Member of the Kansas House of Representatives from the 103rd district
- In office January 10, 2011 – January 9, 2023
- Preceded by: Delia Garcia
- Succeeded by: Angela Martinez

Personal details
- Born: July 7, 1981 (age 45) Wichita, Kansas, U.S.
- Party: Democratic
- Alma mater: Wichita State University Newman University
- Profession: Community Support Worker
- Website: http://www.votevictors.com/

= Ponka-We Victors =

American politician

Ponka-We Victors (born July 7, 1981, in Ponca and Tohono Oʼodham) is a community support worker from Wichita, Kansas, who was a Democratic member of the Kansas House of Representatives, representing District 103 from 2011 to 2023.

== Background ==
Victors is an enrolled member of both the Ponca Tribe of Indians of Oklahoma and the Tohono Oʼodham Nation, and a lifelong resident of Wichita. She earned a bachelor's degree in biology from Newman University in 2005, and a Master of Public Administration from Wichita State University in 2008.

== Elected office ==
Victors, who had worked as a Congressional intern, had been a long-time backer of Delia Garcia, the incumbent Representative from Kansas's 103rd congressional district. In 2010, Garcia supported Victors in filing as the only candidate for the 2010 Democratic primary election hours before the filing deadline. Victors became the presumptive winner of the seat. No Republican candidate has run for the seat since 1998, when incumbent Democrat Thomas Klein polled 57% of the vote in a three-way race. Victors ran unopposed in the November general election.
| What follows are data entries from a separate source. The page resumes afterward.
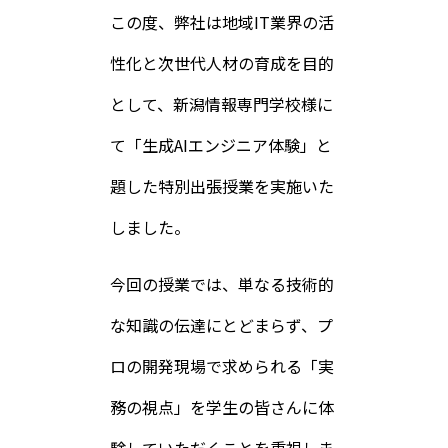
この度、弊社は地域IT業界の活
性化と次世代人材の育成を目的
として、新潟情報専門学校様に
て「生成AIエンジニア体験」と
題した特別出張授業を実施いた
しました。
今回の授業では、単なる技術的
な知識の伝達にとどまらず、プ
ロの開発現場で求められる「実
務の視点」を学生の皆さんに体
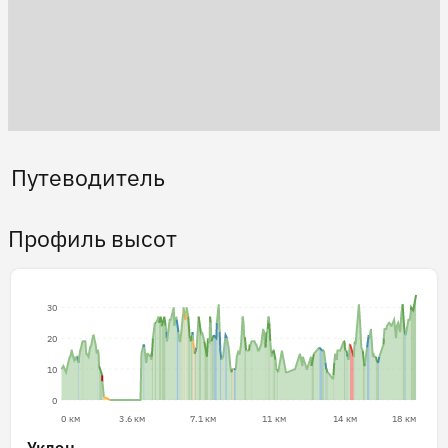
Путеводитель
Профиль высот
30
20
10
0
0 км
3.6 км
7.1 км
11 км
14 км
18 км
Уклон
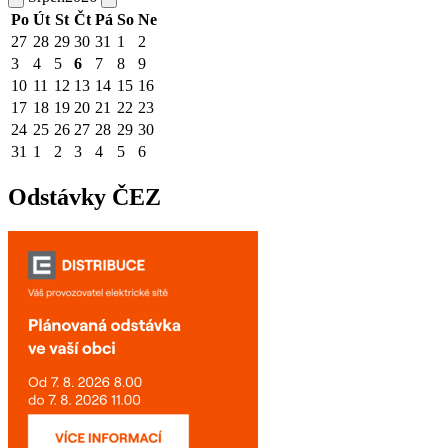
Po
Út
St
Čt
Pá
So
Ne
27
28
29
30
31
1
2
3
4
5
6
7
8
9
10
11
12
13
14
15
16
17
18
19
20
21
22
23
24
25
26
27
28
29
30
31
1
2
3
4
5
6
Odstávky ČEZ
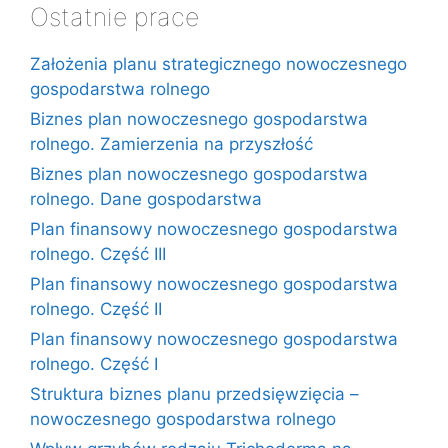
Ostatnie prace
Założenia planu strategicznego nowoczesnego
gospodarstwa rolnego
Biznes plan nowoczesnego gospodarstwa
rolnego. Zamierzenia na przyszłość
Biznes plan nowoczesnego gospodarstwa
rolnego. Dane gospodarstwa
Plan finansowy nowoczesnego gospodarstwa
rolnego. Część III
Plan finansowy nowoczesnego gospodarstwa
rolnego. Część II
Plan finansowy nowoczesnego gospodarstwa
rolnego. Część I
Struktura biznes planu przedsięwzięcia –
nowoczesnego gospodarstwa rolnego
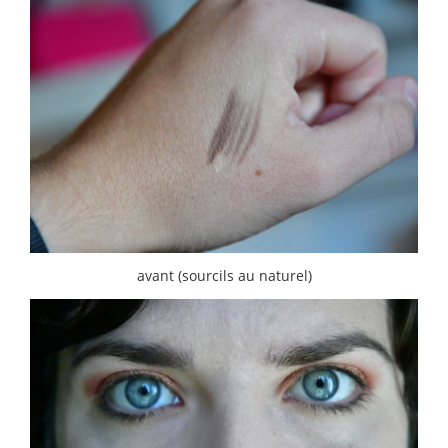
avant (sourcils au naturel)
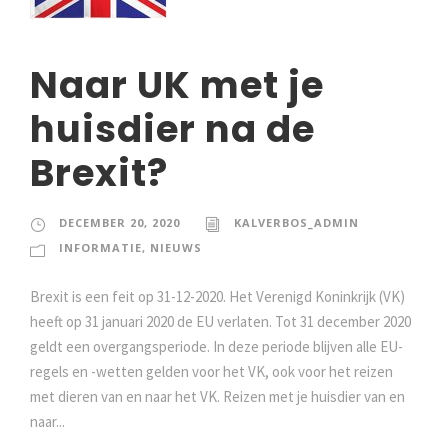
Naar UK met je
huisdier na de
Brexit?
DECEMBER 20, 2020
KALVERBOS_ADMIN
INFORMATIE
,
NIEUWS
Brexit is een feit op 31-12-2020. Het Verenigd Koninkrijk (VK)
heeft op 31 januari 2020 de EU verlaten. Tot 31 december 2020
geldt een overgangsperiode. In deze periode blijven alle EU-
regels en -wetten gelden voor het VK, ook voor het reizen
met dieren van en naar het VK. Reizen met je huisdier van en
naar...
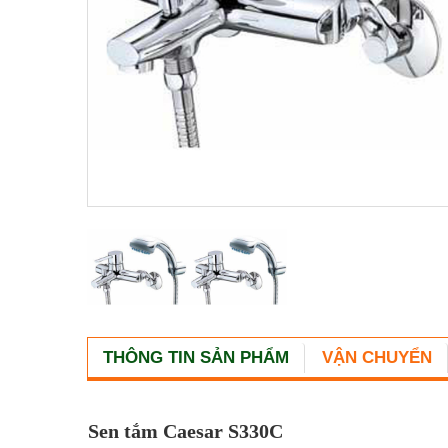
THÔNG TIN SẢN PHẨM
VẬN CHUYỂN
Sen tắm Caesar S330C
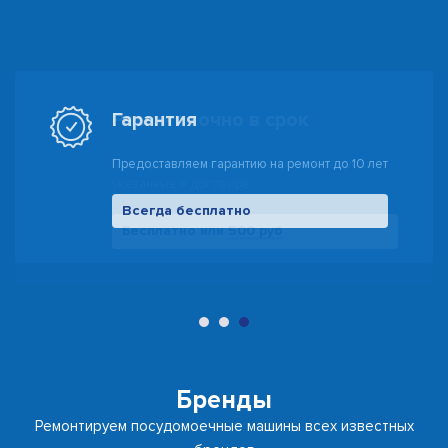
Гарантия
Предоставляем гарантию на ремонт до 10 лет
Всегда бесплатно
500 руб
Бренды
Ремонтируем посудомоечные машины всех известных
In 2012, she beat challenger Angela Martinez in the Democratic primary and was again unopposed in the November general election.

=== "Illegal immigrants" speech ===
In 2013, Victors drew national attention when, during a hearing on a bill to deny in-state tuition to Kansas high school graduates who were undocumented immigrants, she addressed Kansas Secretary of State Kris Kobach and other advocates of the bill, saying, "I think it's funny, Mr. Kobach, because when you mention illegal immigrant, I think of all of you."

== Career ==
Victors is a social worker at Behavioral Link.